In April, the German lawmakers were told that the BND's Bad Aibling listening post in Bavaria was given search criteria by the NSA including telephone numbers, email and Internet addresses of European firms and political figures.
They called on the government to reveal the full list of so-called selectors, but it later emerged that the lists of the NSA targets, "were accidentally erased."
Data Theft Is Not Theft
Buermeyer wrote in the Süddeutsche Zeitung:
"The Minister of Justice, Heiko Maas is proposing legislation on 'data receiving' which is not only absurd but will also have unpredictable effects on all areas of life in which the handling of data plays a role — especially on investigative journalism."
He argued that whistleblowers do not actually 'steal' data. If someone copies a file and passes that on to journalists or any third party, the owner of the data is not losing a file, and thus, there can be no "theft", argues the judge. "In fact, it is a clear attempt, as far as possible to criminalize the handling of data."

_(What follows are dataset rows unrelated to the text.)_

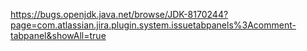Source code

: https://bugs.openjdk.java.net/browse/JDK-8170244?page=com.atlassian.jira.plugin.system.issuetabpanels%3Acomment-tabpanel&showAll=true

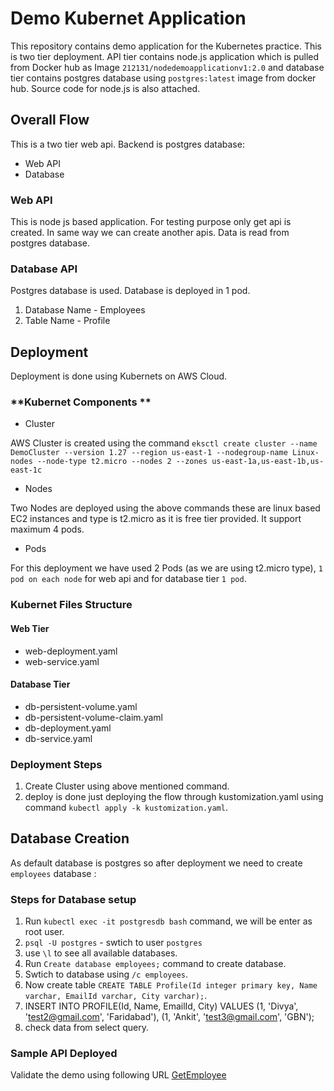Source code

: # **Demo Kubernet Application**
This repository contains demo application for the Kubernetes practice. This is two tier deployment. API tier contains node.js application which is pulled from Docker hub as Image `212131/nodedemoapplicationv1:2.0` and database tier contains postgres database using `postgres:latest` image from docker hub. Source code for node.js is also attached.

## **Overall Flow**

This is a two tier web api. Backend is postgres database:
* Web API
* Database

### **Web API**
This is node js based application. For testing purpose only get api is created. In same way we can create another apis. 
Data is read from postgres database.

### **Database API**
Postgres database is used. Database is deployed in 1 pod.
1. Database Name - Employees
2. Table Name - Profile

## **Deployment**

Deployment is done using Kubernets on AWS Cloud.

### **Kubernet Components **
* Cluster

AWS Cluster is created using the command `eksctl create cluster --name DemoCluster --version 1.27 --region us-east-1 --nodegroup-name Linux-nodes --node-type t2.micro --nodes 2 --zones us-east-1a,us-east-1b,us-east-1c`

* Nodes

Two Nodes are deployed using the above commands these are linux based EC2 instances and type is t2.micro as it is free tier provided. It support maximum 4 pods.

* Pods

For this deployment we have used 2 Pods (as we are using t2.micro type), `1 pod on each node` for web api and for database tier `1 pod`.

###  **Kubernet Files Structure**

#### **Web Tier**
* web-deployment.yaml
* web-service.yaml

#### **Database Tier**
* db-persistent-volume.yaml
* db-persistent-volume-claim.yaml
* db-deployment.yaml
* db-service.yaml

### **Deployment Steps**

1. Create Cluster using above mentioned command.
1. deploy is done just deploying the flow through kustomization.yaml using command
   `kubectl apply -k kustomization.yaml`.

## **Database Creation**

As default database is postgres so after deployment we need to create ``employees`` database :

### **Steps for Database setup**

1. Run ``kubectl exec -it postgresdb bash`` command, we will be enter as root user.
2. ``psql -U postgres`` - swtich to user ``postgres``
3. use ``\l`` to see all available databases.
4. Run ``Create database employees;`` command to create database.
5. Swtich to database using ``/c employees``.
6. Now create table ``CREATE TABLE Profile(Id integer primary key, Name varchar, EmailId varchar, City varchar);``.
8. INSERT INTO PROFILE(Id, Name, EmailId, City) VALUES (1, 'Divya', 'test2@gmail.com', 'Faridabad'), (1, 'Ankit', 'test3@gmail.com', 'GBN');
9. check data from select query.

### **Sample API Deployed**

Validate the demo using following URL [GetEmployee](http://af8960eb776c14f12aea78899a4364b3-1968178488.us-east-1.elb.amazonaws.com:5000/api/v1/employees)
 




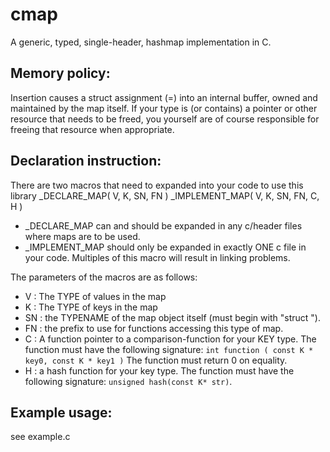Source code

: # cmap
A generic, typed, single-header, hashmap implementation in C.

## Memory policy:
Insertion causes a struct assignment (=) into an internal buffer, owned and maintained by the map itself. If your type is (or contains) a pointer or other resource that needs to be freed, you yourself are of course responsible for freeing that resource when appropriate.

## Declaration instruction:
There are two macros that need to expanded into your code to use this library
_DECLARE_MAP( V, K, SN, FN )
_IMPLEMENT_MAP( V, K, SN, FN, C, H  )

* _DECLARE_MAP can and should be expanded in any c/header files where maps are to be used.
* _IMPLEMENT_MAP should only be expanded in exactly ONE c file in your code. Multiples of this macro will result in linking problems.

The parameters of the macros are as follows:

* V : The TYPE of values in the map
* K : The TYPE of keys in the map
* SN : the TYPENAME of the map object itself (must begin with "struct ").
* FN : the prefix to use for functions accessing this type of map.
* C : A function pointer to a comparison-function for your KEY type. The function must have the following signature: `int function ( const K * key0, const K * key1 )` The function must return 0 on equality.
* H : a hash function for your key type. The function must have the following signature: `unsigned hash(const K* str)`.


## Example usage:
see example.c
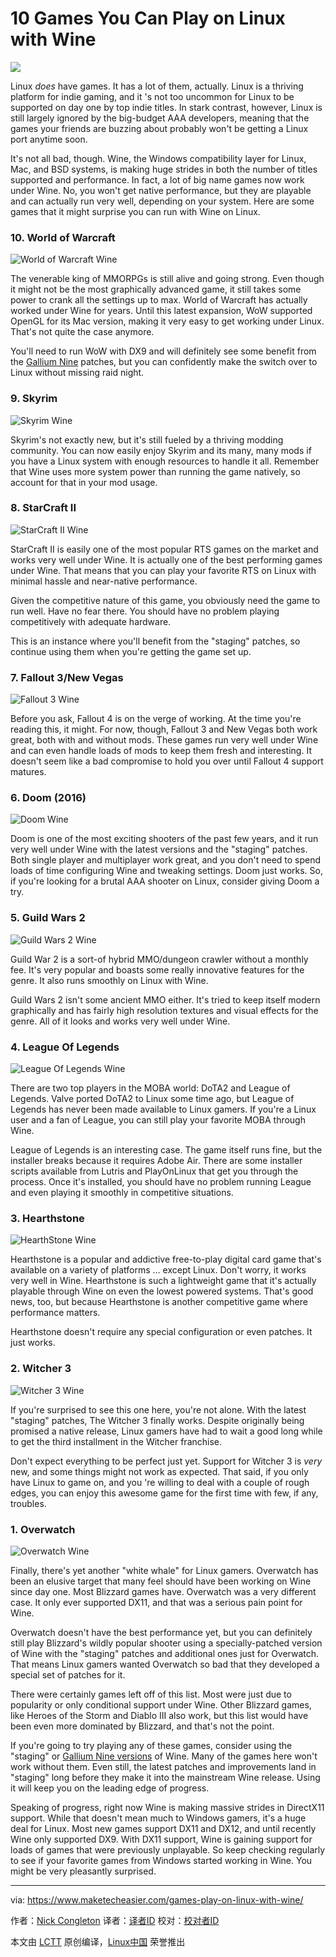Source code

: 10 Games You Can Play on Linux with Wine
======
![](https://www.maketecheasier.com/assets/uploads/2017/09/wine-games-feat.jpg)

Linux _does_ have games. It has a lot of them, actually. Linux is a thriving platform for indie gaming, and it 's not too uncommon for Linux to be supported on day one by top indie titles. In stark contrast, however, Linux is still largely ignored by the big-budget AAA developers, meaning that the games your friends are buzzing about probably won't be getting a Linux port anytime soon.

It's not all bad, though. Wine, the Windows compatibility layer for Linux, Mac, and BSD systems, is making huge strides in both the number of titles supported and performance. In fact, a lot of big name games now work under Wine. No, you won't get native performance, but they are playable and can actually run very well, depending on your system. Here are some games that it might surprise you can run with Wine on Linux.

### 10. World of Warcraft

![World of Warcraft Wine][1]

The venerable king of MMORPGs is still alive and going strong. Even though it might not be the most graphically advanced game, it still takes some power to crank all the settings up to max. World of Warcraft has actually worked under Wine for years. Until this latest expansion, WoW supported OpenGL for its Mac version, making it very easy to get working under Linux. That's not quite the case anymore.

You'll need to run WoW with DX9 and will definitely see some benefit from the [Gallium Nine][2] patches, but you can confidently make the switch over to Linux without missing raid night.

### 9. Skyrim

![Skyrim Wine][3]

Skyrim's not exactly new, but it's still fueled by a thriving modding community. You can now easily enjoy Skyrim and its many, many mods if you have a Linux system with enough resources to handle it all. Remember that Wine uses more system power than running the game natively, so account for that in your mod usage.

### 8. StarCraft II

![StarCraft II Wine][4]

StarCraft II is easily one of the most popular RTS games on the market and works very well under Wine. It is actually one of the best performing games under Wine. That means that you can play your favorite RTS on Linux with minimal hassle and near-native performance.

Given the competitive nature of this game, you obviously need the game to run well. Have no fear there. You should have no problem playing competitively with adequate hardware.

This is an instance where you'll benefit from the "staging" patches, so continue using them when you're getting the game set up.

### 7. Fallout 3/New Vegas

![Fallout 3 Wine][5]

Before you ask, Fallout 4 is on the verge of working. At the time you're reading this, it might. For now, though, Fallout 3 and New Vegas both work great, both with and without mods. These games run very well under Wine and can even handle loads of mods to keep them fresh and interesting. It doesn't seem like a bad compromise to hold you over until Fallout 4 support matures.

### 6. Doom (2016)

![Doom Wine][6]

Doom is one of the most exciting shooters of the past few years, and it run very well under Wine with the latest versions and the "staging" patches. Both single player and multiplayer work great, and you don't need to spend loads of time configuring Wine and tweaking settings. Doom just works. So, if you're looking for a brutal AAA shooter on Linux, consider giving Doom a try.

### 5. Guild Wars 2

![Guild Wars 2 Wine][7]

Guild War 2 is a sort-of hybrid MMO/dungeon crawler without a monthly fee. It's very popular and boasts some really innovative features for the genre. It also runs smoothly on Linux with Wine.

Guild Wars 2 isn't some ancient MMO either. It's tried to keep itself modern graphically and has fairly high resolution textures and visual effects for the genre. All of it looks and works very well under Wine.

### 4. League Of Legends

![League Of Legends Wine][8]

There are two top players in the MOBA world: DoTA2 and League of Legends. Valve ported DoTA2 to Linux some time ago, but League of Legends has never been made available to Linux gamers. If you're a Linux user and a fan of League, you can still play your favorite MOBA through Wine.

League of Legends is an interesting case. The game itself runs fine, but the installer breaks because it requires Adobe Air. There are some installer scripts available from Lutris and PlayOnLinux that get you through the process. Once it's installed, you should have no problem running League and even playing it smoothly in competitive situations.

### 3. Hearthstone

![HearthStone Wine][9]

Hearthstone is a popular and addictive free-to-play digital card game that's available on a variety of platforms … except Linux. Don't worry, it works very well in Wine. Hearthstone is such a lightweight game that it's actually playable through Wine on even the lowest powered systems. That's good news, too, but because Hearthstone is another competitive game where performance matters.

Hearthstone doesn't require any special configuration or even patches. It just works.

### 2. Witcher 3

![Witcher 3 Wine][10]

If you're surprised to see this one here, you're not alone. With the latest "staging" patches, The Witcher 3 finally works. Despite originally being promised a native release, Linux gamers have had to wait a good long while to get the third installment in the Witcher franchise.

Don't expect everything to be perfect just yet. Support for Witcher 3 is _very_ new, and some things might not work as expected. That said, if you only have Linux to game on, and you 're willing to deal with a couple of rough edges, you can enjoy this awesome game for the first time with few, if any, troubles.

### 1. Overwatch

![Overwatch Wine][11]

Finally, there's yet another "white whale" for Linux gamers. Overwatch has been an elusive target that many feel should have been working on Wine since day one. Most Blizzard games have. Overwatch was a very different case. It only ever supported DX11, and that was a serious pain point for Wine.

Overwatch doesn't have the best performance yet, but you can definitely still play Blizzard's wildly popular shooter using a specially-patched version of Wine with the "staging" patches and additional ones just for Overwatch. That means Linux gamers wanted Overwatch so bad that they developed a special set of patches for it.

There were certainly games left off of this list. Most were just due to popularity or only conditional support under Wine. Other Blizzard games, like Heroes of the Storm and Diablo III also work, but this list would have been even more dominated by Blizzard, and that's not the point.

If you're going to try playing any of these games, consider using the "staging" or [Gallium Nine versions][2] of Wine. Many of the games here won't work without them. Even still, the latest patches and improvements land in "staging" long before they make it into the mainstream Wine release. Using it will keep you on the leading edge of progress.

Speaking of progress, right now Wine is making massive strides in DirectX11 support. While that doesn't mean much to Windows gamers, it's a huge deal for Linux. Most new games support DX11 and DX12, and until recently Wine only supported DX9. With DX11 support, Wine is gaining support for loads of games that were previously unplayable. So keep checking regularly to see if your favorite games from Windows started working in Wine. You might be very pleasantly surprised.

--------------------------------------------------------------------------------

via: https://www.maketecheasier.com/games-play-on-linux-with-wine/

作者：[Nick Congleton][a]
译者：[译者ID](https://github.com/译者ID)
校对：[校对者ID](https://github.com/校对者ID)

本文由 [LCTT](https://github.com/LCTT/TranslateProject) 原创编译，[Linux中国](https://linux.cn/) 荣誉推出

[a]:https://www.maketecheasier.com/author/nickcongleton/
[1]:https://www.maketecheasier.com/assets/uploads/2017/09/wow.jpg (World of Warcraft Wine)
[2]:https://www.maketecheasier.com/install-wine-gallium-nine-linux
[3]:https://www.maketecheasier.com/assets/uploads/2017/09/skyrim.jpg (Skyrim Wine)
[4]:https://www.maketecheasier.com/assets/uploads/2017/09/sc2.jpg (StarCraft II Wine)
[5]:https://www.maketecheasier.com/assets/uploads/2017/09/Fallout_3.jpg (Fallout 3 Wine)
[6]:https://www.maketecheasier.com/assets/uploads/2017/09/doom.jpg (Doom Wine)
[7]:https://www.maketecheasier.com/assets/uploads/2017/09/gw2.jpg (Guild Wars 2 Wine)
[8]:https://www.maketecheasier.com/assets/uploads/2017/09/League_of_legends.jpg (League Of Legends Wine)
[9]:https://www.maketecheasier.com/assets/uploads/2017/09/HearthStone.jpg (HearthStone Wine)
[10]:https://www.maketecheasier.com/assets/uploads/2017/09/witcher3.jpg (Witcher 3 Wine)
[11]:https://www.maketecheasier.com/assets/uploads/2017/09/Overwatch.jpg (Overwatch Wine)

Members of the German parliament are currently conducting an investigation into the role played by the BND's mass surveillance in support of the NSA and a parallel investigation is being carried out by a senior lawyer.
August Hanning, who headed the BND between 1998 and 2005, told the parliamentary investigative committee he could not remember "technical details" of alleged eavesdropping cooperation between the NSA and BND.